Evangelio según San Juan 7,40-53.
Algunos de la multitud que lo habían oído, opinaban: “Este es verdaderamente el Profeta”.
Otros decían: “Este es el Mesías”. Pero otros preguntaban: “¿Acaso el Mesías vendrá de Galilea?
¿No dice la Escritura que el Mesías vendrá del linaje de David y de Belén, el pueblo de donde era David?”.
Y por causa de él, se produjo una división entre la gente.
Algunos querían detenerlo, pero nadie puso las manos sobre él.
Los guardias fueron a ver a los sumos sacerdotes y a los fariseos, y estos les preguntaron: “¿Por qué no lo trajeron?”.
Ellos respondieron: “Nadie habló jamás como este hombre”.
Los fariseos respondieron: “¿También ustedes se dejaron engañar?
¿Acaso alguno de los jefes o de los fariseos ha creído en él?
En cambio, esa gente que no conoce la Ley está maldita”.
Nicodemo, uno de ellos, que había ido antes a ver a Jesús, les dijo:
“¿Acaso nuestra Ley permite juzgar a un hombre sin escucharlo antes para saber lo que hizo?”.
Le respondieron: “¿Tú también eres galileo? Examina las Escrituras y verás que de Galilea no surge ningún profeta”.
Y cada uno regresó a su casa.
Profetas de esperanza.
1) Fariseísmo: es cuando crees que te las sabes todas. Como que tenés el manual de la vida, ese manual que te lleva a señalar con el dedo a los otros, creyéndote superior. Este enfoque lo tienen y lo tenemos muchos en esta vida, hasta aquellos que estamos metidos en la Iglesia. Acordate que no lo sabemos todo y no somos más personas que otras. Podemos ser mejores que otras por los valores y virtudes, pero nunca más.

[Entradas del conjunto de datos]
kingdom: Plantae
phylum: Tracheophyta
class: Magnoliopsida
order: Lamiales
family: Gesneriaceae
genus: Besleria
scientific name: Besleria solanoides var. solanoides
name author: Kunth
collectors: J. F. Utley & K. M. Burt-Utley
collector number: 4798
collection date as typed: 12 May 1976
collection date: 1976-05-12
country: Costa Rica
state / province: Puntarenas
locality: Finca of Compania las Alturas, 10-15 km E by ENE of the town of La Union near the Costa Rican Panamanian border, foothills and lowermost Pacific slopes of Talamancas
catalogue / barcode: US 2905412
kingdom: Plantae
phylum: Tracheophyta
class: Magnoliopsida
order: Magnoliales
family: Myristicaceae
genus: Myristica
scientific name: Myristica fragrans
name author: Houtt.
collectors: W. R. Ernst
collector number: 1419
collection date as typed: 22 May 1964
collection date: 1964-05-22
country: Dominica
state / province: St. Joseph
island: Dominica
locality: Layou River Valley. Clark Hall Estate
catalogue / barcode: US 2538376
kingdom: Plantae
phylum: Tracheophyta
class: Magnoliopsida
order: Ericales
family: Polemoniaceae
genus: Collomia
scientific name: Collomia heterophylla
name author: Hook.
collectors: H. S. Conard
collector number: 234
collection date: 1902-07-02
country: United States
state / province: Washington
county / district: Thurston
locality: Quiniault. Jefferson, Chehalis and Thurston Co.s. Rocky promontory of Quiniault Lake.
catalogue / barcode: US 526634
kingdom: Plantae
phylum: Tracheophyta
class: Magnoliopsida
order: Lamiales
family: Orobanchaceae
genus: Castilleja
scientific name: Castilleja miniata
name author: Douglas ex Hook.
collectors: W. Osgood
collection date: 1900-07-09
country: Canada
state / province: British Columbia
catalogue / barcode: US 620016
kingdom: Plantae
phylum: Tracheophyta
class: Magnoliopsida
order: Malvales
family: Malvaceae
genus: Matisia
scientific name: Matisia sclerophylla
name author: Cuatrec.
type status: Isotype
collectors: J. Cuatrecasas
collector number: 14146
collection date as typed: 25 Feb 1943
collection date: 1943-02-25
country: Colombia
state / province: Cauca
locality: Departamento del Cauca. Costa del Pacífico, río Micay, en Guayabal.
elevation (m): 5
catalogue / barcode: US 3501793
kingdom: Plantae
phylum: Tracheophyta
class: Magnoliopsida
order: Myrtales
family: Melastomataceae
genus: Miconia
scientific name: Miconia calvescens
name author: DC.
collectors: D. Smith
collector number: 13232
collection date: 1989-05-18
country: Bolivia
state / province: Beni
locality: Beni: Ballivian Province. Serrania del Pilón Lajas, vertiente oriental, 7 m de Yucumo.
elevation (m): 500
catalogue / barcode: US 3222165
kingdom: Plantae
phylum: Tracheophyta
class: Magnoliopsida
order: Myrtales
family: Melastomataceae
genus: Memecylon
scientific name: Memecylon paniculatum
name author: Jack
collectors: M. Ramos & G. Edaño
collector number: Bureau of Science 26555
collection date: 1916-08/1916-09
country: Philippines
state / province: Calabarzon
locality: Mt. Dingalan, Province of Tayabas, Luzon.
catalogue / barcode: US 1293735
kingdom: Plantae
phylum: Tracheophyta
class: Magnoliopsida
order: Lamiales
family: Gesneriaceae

### Tareas
**1)** Resuma en tres oraciones el texto sobre el Evangelio según San Juan 7,40-53.
**2)** Prosiga el texto sobre el Evangelio según San Juan 7,40-53 a partir de su última oración.

### Sus respuestas
**1)** Ante Jesús, la multitud se divide: unos lo tienen por el Profeta o el Mesías, y otros objetan que el Mesías debe venir del linaje de David y de Belén, no de Galilea. Los guardias vuelven sin detenerlo y dicen a los sumos sacerdotes y fariseos que nadie habló jamás como este hombre. Nicodemo pregunta si la Ley permite juzgar a alguien sin escucharlo y le replican que de Galilea no surge ningún profeta; el comentario posterior define el fariseísmo como creer que uno se las sabe todas y señalar a los otros creyéndose superior.

**2)**
2) División: no todos estamos de acuerdo con todo. No podemos pensar todos igual pero, dentro de lo que se permita, respeta lo que el otro piensa. En esto me refiero también a algo que nos cuesta aprender dentro de la Iglesia o que debemos fortalecer, que es la unidad. Unos, “no, que los dominicos no sirven”; otros, “que los franciscanos no me gustan porque son así o asá”. Después, “que está mal comulgar con la mano”; otros, “que está mal de rodillas”; otros, “está mal con la boca”… y así. Y nos seguimos dividiendo. ¡Ché! ¿Cuándo vamos a dejarnos de maquillaje y de caretajes y nos unimos en serio? Hoy la humanidad nos necesita más unidos que nunca. Hoy la sociedad está golpeada, y para ir a consolar y sanar debemos estar unidos.
3) Anunciar: Jesús muestra una manera distinta de Dios. Lo muestra como su Padre, cercano, simple y sencillo. Hoy vos y yo debemos mostrar a un Dios cercano y que está al lado caminando con nosotros. Hoy pidamos estar unidos y ser compasivos, porque el mundo estuvo mucho tiempo dividido y destructivo.